The genre also influenced American writing to create the Southern Gothic genre, which combines some Gothic sensibilities (such as the Grotesque) with the setting and style of the Southern United States . Examples include William Faulkner, Eudora Welty, Harper Lee, and Flannery O'Connor.[18] Contemporary American writers in this tradition include Joyce Carol Oates, in such novels as Bellefleur and A Bloodsmoor Romance and short story collections such as Night-Side (Skarda 1986b) and Raymond Kennedy in his novel Lulu Incognito. The Southern Ontario Gothic applies a similar sensibility to a Canadian cultural context. Robertson Davies, Alice Munro, Barbara Gowdy, and Margaret Atwood have all produced works that are notable exemplars of this form. Another writer in this tradition was Henry Farrell whose best-known work was the Hollywood horror novel What Ever Happened to Baby Jane? (1960). Farrel's novels spawned a sub-genre of 'Grande Dame Guignol' in the cinema, dubbed the 'Psycho-biddy' genre.
Many modern writers of horror (or indeed other types of fiction) exhibit considerable Gothic sensibilities—examples include the works of Anne Rice, as well as some of the sensationalist works of Stephen King [19][20] The Romantic strand of Gothic was taken up in Daphne du Maurier's Rebecca (1938) which is in many respects a reworking of Charlotte Brontë's Jane Eyre. Other books by du Maurier, such as Jamaica Inn (1936), also display Gothic tendencies. Du Maurier's work inspired a substantial body of 'Female Gothics,' concerning heroines alternately swooning over or being terrified by scowling Byronic men in possession of acres of prime real estate and the appertaining droit de seigneur.
The themes of the literary Gothic have been translated into other media. The early 1970s saw a Gothic Romance comic book mini-trend with such titles as DC Comics' The Dark Mansion Of Forbidden Love and The Sinister House of Secret Love, Charlton Comics' Haunted Love, Curtis Magazines' Gothic Tales of Love, and Atlas/Seaboard Comics' one-shot magazine Gothic Romances.

......

Work order a: Copy from the Gothic literature passage word for word, beginning at the words "Many modern writers" and stopping after the words "droit de seigneur.".

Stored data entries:
......

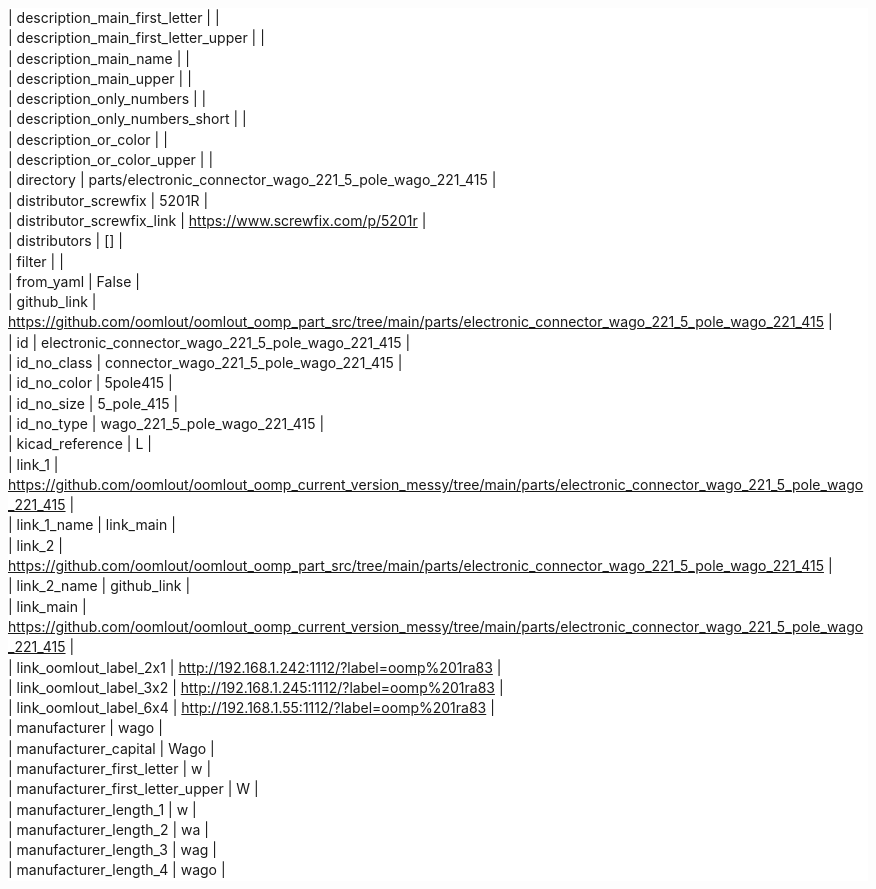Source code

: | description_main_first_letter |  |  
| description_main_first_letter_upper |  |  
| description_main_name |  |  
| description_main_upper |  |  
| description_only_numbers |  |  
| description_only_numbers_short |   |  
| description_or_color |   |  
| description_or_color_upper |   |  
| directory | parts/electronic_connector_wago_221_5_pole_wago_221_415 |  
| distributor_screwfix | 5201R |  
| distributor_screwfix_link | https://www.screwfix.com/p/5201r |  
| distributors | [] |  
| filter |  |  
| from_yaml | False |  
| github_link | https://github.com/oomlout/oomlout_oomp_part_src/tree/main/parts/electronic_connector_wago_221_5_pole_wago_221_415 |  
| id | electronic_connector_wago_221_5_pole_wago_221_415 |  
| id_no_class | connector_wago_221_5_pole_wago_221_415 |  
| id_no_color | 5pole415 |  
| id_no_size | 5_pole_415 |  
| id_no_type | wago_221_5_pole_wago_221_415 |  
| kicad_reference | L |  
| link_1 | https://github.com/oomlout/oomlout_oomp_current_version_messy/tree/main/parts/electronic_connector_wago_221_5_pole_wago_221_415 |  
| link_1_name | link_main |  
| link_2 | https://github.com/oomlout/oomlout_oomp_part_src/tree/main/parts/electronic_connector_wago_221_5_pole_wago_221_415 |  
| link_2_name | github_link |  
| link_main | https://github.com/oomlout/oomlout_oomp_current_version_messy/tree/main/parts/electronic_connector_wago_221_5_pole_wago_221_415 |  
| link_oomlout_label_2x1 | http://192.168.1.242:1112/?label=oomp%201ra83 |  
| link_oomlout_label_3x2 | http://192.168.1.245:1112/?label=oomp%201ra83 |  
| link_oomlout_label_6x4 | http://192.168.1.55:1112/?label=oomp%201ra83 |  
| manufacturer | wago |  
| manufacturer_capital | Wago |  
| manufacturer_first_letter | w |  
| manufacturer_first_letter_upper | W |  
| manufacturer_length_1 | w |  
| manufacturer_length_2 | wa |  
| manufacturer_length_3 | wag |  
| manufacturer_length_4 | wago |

......

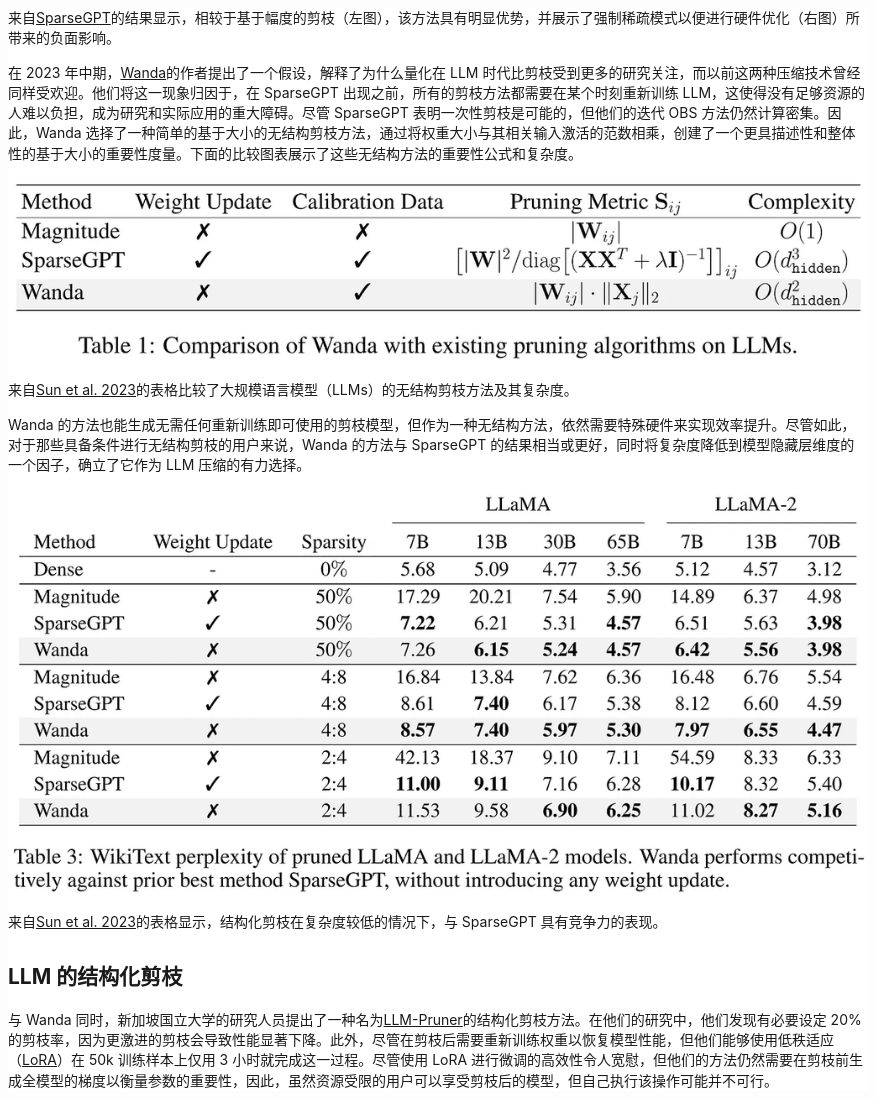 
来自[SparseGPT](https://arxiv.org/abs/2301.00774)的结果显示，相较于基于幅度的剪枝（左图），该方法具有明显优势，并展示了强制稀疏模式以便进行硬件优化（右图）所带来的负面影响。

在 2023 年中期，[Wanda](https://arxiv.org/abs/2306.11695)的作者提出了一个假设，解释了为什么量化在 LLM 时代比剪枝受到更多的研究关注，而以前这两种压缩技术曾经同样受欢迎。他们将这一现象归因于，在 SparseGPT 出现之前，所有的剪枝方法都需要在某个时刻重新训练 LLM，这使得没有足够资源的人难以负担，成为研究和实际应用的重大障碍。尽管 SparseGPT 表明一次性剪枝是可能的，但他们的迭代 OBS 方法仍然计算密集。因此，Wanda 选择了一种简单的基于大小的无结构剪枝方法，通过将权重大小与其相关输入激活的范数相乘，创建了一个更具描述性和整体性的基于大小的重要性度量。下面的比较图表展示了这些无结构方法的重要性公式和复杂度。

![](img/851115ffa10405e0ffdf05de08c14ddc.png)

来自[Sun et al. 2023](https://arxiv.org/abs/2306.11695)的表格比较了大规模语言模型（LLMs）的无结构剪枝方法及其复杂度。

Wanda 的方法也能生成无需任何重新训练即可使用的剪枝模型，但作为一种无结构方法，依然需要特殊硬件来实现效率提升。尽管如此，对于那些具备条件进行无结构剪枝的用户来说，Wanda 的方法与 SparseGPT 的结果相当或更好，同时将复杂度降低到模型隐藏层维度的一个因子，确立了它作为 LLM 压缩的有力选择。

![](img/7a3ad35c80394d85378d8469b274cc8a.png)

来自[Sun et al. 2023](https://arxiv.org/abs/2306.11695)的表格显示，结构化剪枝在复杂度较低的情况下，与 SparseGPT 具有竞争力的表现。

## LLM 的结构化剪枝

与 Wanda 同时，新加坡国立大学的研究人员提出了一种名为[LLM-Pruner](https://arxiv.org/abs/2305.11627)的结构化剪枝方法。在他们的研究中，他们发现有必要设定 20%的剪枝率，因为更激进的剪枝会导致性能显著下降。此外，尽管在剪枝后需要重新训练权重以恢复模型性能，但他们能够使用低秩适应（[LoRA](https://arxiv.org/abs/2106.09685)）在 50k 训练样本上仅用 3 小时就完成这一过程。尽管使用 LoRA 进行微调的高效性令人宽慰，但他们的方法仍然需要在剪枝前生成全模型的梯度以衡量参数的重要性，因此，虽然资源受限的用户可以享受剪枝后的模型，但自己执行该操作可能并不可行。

......

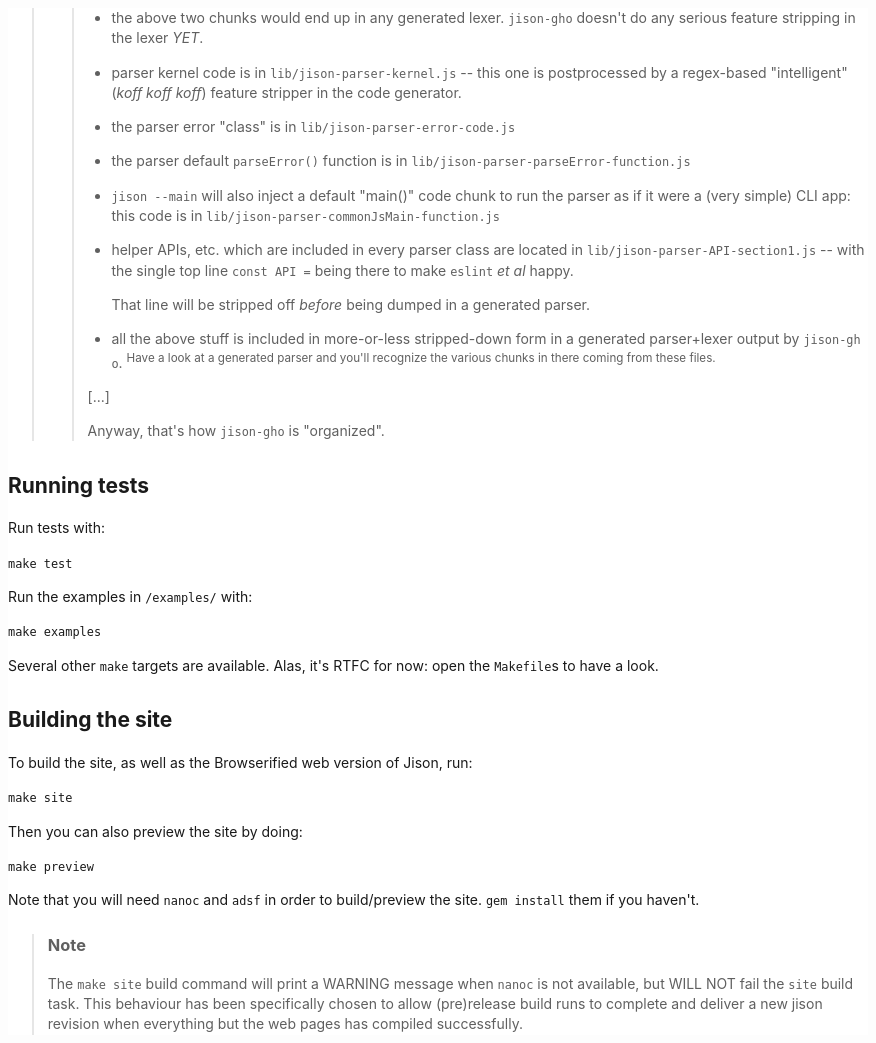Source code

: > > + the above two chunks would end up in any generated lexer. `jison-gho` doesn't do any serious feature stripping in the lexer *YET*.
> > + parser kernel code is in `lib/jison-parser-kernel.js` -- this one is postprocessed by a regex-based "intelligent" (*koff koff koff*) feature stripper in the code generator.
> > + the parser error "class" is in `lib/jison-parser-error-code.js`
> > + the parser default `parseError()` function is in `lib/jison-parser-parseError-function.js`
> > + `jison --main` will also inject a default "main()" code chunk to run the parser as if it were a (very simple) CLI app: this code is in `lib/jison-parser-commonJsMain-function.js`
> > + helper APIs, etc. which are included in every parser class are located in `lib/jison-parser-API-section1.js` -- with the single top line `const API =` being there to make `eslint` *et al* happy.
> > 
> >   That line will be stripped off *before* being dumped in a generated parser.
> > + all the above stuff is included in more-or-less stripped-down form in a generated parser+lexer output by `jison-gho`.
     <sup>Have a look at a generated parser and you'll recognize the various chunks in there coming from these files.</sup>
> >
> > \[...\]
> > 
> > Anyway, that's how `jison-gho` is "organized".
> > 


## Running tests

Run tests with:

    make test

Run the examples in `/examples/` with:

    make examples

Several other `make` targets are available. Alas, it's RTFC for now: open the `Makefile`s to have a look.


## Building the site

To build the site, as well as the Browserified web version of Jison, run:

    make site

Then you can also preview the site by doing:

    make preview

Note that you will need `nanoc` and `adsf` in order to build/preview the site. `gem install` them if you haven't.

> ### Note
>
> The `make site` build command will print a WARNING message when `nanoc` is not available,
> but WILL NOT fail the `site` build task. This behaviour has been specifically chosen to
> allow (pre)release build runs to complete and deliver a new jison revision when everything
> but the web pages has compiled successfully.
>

......

Work order b: From the rows above, rewrite the lines beginning at the line that has "make examples" and stopping after the line that has "make preview" as a numbered list, leaving out any blank lines.

Written answer a:
Many modern writers of horror (or indeed other types of fiction) exhibit considerable Gothic sensibilities—examples include the works of Anne Rice, as well as some of the sensationalist works of Stephen King [19][20] The Romantic strand of Gothic was taken up in Daphne du Maurier's Rebecca (1938) which is in many respects a reworking of Charlotte Brontë's Jane Eyre. Other books by du Maurier, such as Jamaica Inn (1936), also display Gothic tendencies. Du Maurier's work inspired a substantial body of 'Female Gothics,' concerning heroines alternately swooning over or being terrified by scowling Byronic men in possession of acres of prime real estate and the appertaining droit de seigneur.

Written answer b:
1.     make examples
2. Several other `make` targets are available. Alas, it's RTFC for now: open the `Makefile`s to have a look.
3. ## Building the site
4. To build the site, as well as the Browserified web version of Jison, run:
5.     make site
6. Then you can also preview the site by doing:
7.     make preview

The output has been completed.